August 6, 2004
Nunavut Tourism fires
web-logging staffer
Dismissal follows complaint
from anonymous local resident
Nunatsiaq News
A Nunavut Tourism marketing
officer was fired last month after a local resident complained about a web site
she ran in her spare time.
Penny Cholmondeley, known
on the Internet as "Polar Penny," was surprised to learn on July 18
that she was being fired because of the online journal, or web log, she had
kept since her arrival in Iqaluit in January.
The web log, or "blog,"
was easily found by typing the words "Polar Penny" into a search engine,
and often topped search engine lists generated by people looking up a local
business in Iqaluit, or for photos of Frobisher Bay.
During the six months she
lived in Iqaluit, Cholmondeley regularly updated the site with details about
life in the North, including photographs, anecdotes, and what she thought were
personal opinions, including food and restaurant reviews.
Cholmondeley was baffled
when executive director Maureen Bundgaard said that she had received an anonymous
complaint from someone in town, and that she had to let Cholmondeley go, just
before the end of her six month probation period.
Without warning, and with
no chance to amend or take down the site, Cholmondeley was fired from Nunavut
Tourism at the height of Nunavut's tourist season.
When contacted this week,
Bundgaard declined to comment on the dismissal.
Cholmondeley says she never
intended to associate Nunavut Tourism with a web site she perceived as strictly
personal. "I'm kind of stunned."
But the problem was that
the web site, all about Cholmondeley, clearly states the reason that Chomondeley
came to the North - to work for Nunavut Tourism.
Blogs Canada, a web site
that indexes web logs from around the country, described the site as "Musings
on life in Iqaluit, Nunavut and the oddities of daily existence in the Canadian
Arctic."
A typical entry covered
the Toonik Tyme igloo building contest, along with a description of how it's
done, and photos of Penny and her boyfriend inside the winning igloo.
Another feature describes
a walk that Cholmondeley and her boyfriend took around Iqaluit, and includes
photos of trash piled up around town.
Cholmondeley started the
web log years ago as a place where she could write about the events in her life.
In fact, she used her blog as an example of her writing when she applied for
the job with Nunavut Tourism, and had talked about the site at work.
The site was mainly intended
as a diary for her friends and family, and to document "what it's like
to move here from Edmonton or Vancouver," where she lived before coming
to Iqaluit.
"Ninety per cent of
the hits to my site are from my mom," she says.
But people who were looking
on the Web for information about Iqaluit were also using Cholmondeley's site.
In six months, she received
emails from three separate people who had come across her web site while looking
for information on visiting Nunavut.

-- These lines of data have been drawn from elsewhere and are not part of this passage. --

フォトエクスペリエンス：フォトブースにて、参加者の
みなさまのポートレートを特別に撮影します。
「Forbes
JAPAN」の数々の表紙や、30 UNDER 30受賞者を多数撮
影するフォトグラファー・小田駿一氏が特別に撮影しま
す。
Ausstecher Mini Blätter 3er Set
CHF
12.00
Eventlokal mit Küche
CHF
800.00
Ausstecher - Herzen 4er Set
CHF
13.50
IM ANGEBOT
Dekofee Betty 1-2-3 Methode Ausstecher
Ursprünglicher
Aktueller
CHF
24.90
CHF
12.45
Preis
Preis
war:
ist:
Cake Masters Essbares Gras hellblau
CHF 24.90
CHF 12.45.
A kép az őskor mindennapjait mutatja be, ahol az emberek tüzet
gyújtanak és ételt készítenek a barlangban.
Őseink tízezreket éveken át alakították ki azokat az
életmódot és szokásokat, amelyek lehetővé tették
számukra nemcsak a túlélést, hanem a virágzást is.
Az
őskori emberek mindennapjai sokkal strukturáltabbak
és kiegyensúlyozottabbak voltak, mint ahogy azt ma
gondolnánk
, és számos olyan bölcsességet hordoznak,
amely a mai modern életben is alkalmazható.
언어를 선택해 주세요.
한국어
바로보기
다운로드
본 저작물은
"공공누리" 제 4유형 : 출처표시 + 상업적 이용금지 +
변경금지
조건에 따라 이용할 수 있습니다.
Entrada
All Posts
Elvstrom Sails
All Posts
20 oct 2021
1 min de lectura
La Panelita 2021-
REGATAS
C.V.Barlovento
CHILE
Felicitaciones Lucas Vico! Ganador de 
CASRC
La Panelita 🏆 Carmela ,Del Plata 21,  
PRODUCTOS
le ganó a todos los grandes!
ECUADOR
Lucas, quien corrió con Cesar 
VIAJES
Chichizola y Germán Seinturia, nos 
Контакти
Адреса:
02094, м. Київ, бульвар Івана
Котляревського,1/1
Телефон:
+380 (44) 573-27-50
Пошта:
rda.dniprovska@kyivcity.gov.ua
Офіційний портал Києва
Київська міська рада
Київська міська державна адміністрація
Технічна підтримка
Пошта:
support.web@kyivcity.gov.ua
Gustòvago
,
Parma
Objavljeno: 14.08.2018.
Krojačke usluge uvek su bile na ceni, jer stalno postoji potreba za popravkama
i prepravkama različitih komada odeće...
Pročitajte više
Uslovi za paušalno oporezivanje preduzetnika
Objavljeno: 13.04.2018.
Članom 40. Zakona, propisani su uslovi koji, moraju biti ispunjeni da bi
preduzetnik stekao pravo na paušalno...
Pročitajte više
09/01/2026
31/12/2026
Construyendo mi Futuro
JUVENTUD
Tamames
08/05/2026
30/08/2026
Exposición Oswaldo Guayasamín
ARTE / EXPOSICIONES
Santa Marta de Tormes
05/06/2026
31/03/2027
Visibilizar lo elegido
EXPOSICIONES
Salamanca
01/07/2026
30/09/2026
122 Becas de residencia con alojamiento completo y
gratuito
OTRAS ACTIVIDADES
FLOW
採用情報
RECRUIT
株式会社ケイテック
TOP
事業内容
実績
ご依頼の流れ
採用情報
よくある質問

All three of them gave positive feedback
on the web site and on Nunavut.
"Iqaluit is different
and it is weird," Cholmondeley says, echoing the often sarcastic or wryly
amused tone of much of her site. "That doesn't mean I didn't have a good
time and enjoy the community."
Cholmondeley voluntarily
removed the site from the Internet at the request of her former employer, and
is treating the experience as a lesson learned. "I don't think people making
web logs realize that they can get fired."
On July 26, Cholmondeley
caught a flight to Nanaimo, B.C. where she plans to look for a new job. In a
few weeks, Polar Penny will become Pacific Penny.
Nunavut Tourism is now
advertising for a new marketing officer.
"Lucky for them, I'm
a pretty good filer," Cholmondeley says.